When downloading a large dataset using the Python module cdsapi
, I get strange errors (see below) seemingly related to too large datafiles and the use of the old (classic) netCDF file format.
I can circumvent the error by reducing the request size (by reduing the spatial or temporal extent). Alternatively I can reduce the number of simultaneously requested variables (in the example below, requesting 1 variable works but the request fails with 2 or more variables with the erorr shown).
I find the error strange as it does not seem to be caught by the imposed request limits for number of fields.

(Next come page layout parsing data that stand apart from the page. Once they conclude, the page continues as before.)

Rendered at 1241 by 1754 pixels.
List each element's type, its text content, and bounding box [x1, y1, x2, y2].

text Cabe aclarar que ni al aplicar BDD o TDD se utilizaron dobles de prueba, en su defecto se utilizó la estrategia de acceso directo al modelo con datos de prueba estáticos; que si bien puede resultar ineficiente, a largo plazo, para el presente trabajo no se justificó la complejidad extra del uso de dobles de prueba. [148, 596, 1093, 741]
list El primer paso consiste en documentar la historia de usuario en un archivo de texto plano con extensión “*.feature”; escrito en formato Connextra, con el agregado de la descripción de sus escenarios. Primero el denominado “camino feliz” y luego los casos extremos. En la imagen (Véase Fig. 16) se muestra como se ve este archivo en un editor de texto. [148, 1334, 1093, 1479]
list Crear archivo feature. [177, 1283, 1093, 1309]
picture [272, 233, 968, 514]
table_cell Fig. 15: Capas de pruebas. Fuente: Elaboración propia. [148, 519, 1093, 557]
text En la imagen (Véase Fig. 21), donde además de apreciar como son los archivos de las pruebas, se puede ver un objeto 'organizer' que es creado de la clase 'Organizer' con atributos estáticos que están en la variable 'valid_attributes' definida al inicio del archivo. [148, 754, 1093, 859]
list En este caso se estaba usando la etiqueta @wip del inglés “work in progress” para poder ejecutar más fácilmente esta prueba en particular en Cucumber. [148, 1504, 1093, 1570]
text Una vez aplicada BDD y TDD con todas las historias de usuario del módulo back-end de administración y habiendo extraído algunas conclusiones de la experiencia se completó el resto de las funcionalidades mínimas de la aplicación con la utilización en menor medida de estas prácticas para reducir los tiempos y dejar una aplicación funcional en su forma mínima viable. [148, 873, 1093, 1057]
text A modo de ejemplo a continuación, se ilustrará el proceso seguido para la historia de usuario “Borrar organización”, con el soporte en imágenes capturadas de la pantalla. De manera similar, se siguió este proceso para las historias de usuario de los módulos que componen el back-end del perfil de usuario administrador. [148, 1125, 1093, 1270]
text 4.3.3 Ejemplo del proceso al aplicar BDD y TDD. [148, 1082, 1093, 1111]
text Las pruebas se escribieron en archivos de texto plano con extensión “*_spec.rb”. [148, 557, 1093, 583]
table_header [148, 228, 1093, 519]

Did I miss anything in the documentation related to the error and which limits it transpasses? Or is this a backend bug?
Error message:
Code and request causing the error message:
4 Comments
Kevin Marsh
hi Johannes,
I think this is limitation of the current grib to netcdf converter and netCDF format currently used (so unrelated to the number of items in the request).
Thanks,
Kevin
johannes hampp
Hi Kevin,
thanks for your response. Do you know if and where this limitation is somewhere documented? Especially details on which requests trigger the error?
Else we're left with either being conservative (on the save side) and using small requests or have to trial-and-error until we figure out the maximum request size.
Best,
Johannes
Kevin Marsh
Hi Johannes,
Its a netCDF limitation. "The output is currently netCDF3, a limitation of which is that all but the last variable in the file must require less than 4GiB of storage. ( This limit does not apply to the last variable in the file so can be disregarded if you have only selected one variable .)
The CDS is working on new GRIB-to-netCDF conversion software which will likely address these points in the future."
(-some text taken from the ADS download form )
Its more efficient to request 1 month of hourly ERA5 data from the CDS at a time; if you do this, you should not encounter the netcdf issue, and you can combine the netcdf files on your local system after downloading them.
Hope that helps,
Kevin
johannes hampp
Thanks for the info Kevin!
Indeed, downloading the variables for one month at a time is also our current workaround. Although our experience is that this is usually slower than downloading a full year at a time.
Best,
Johannes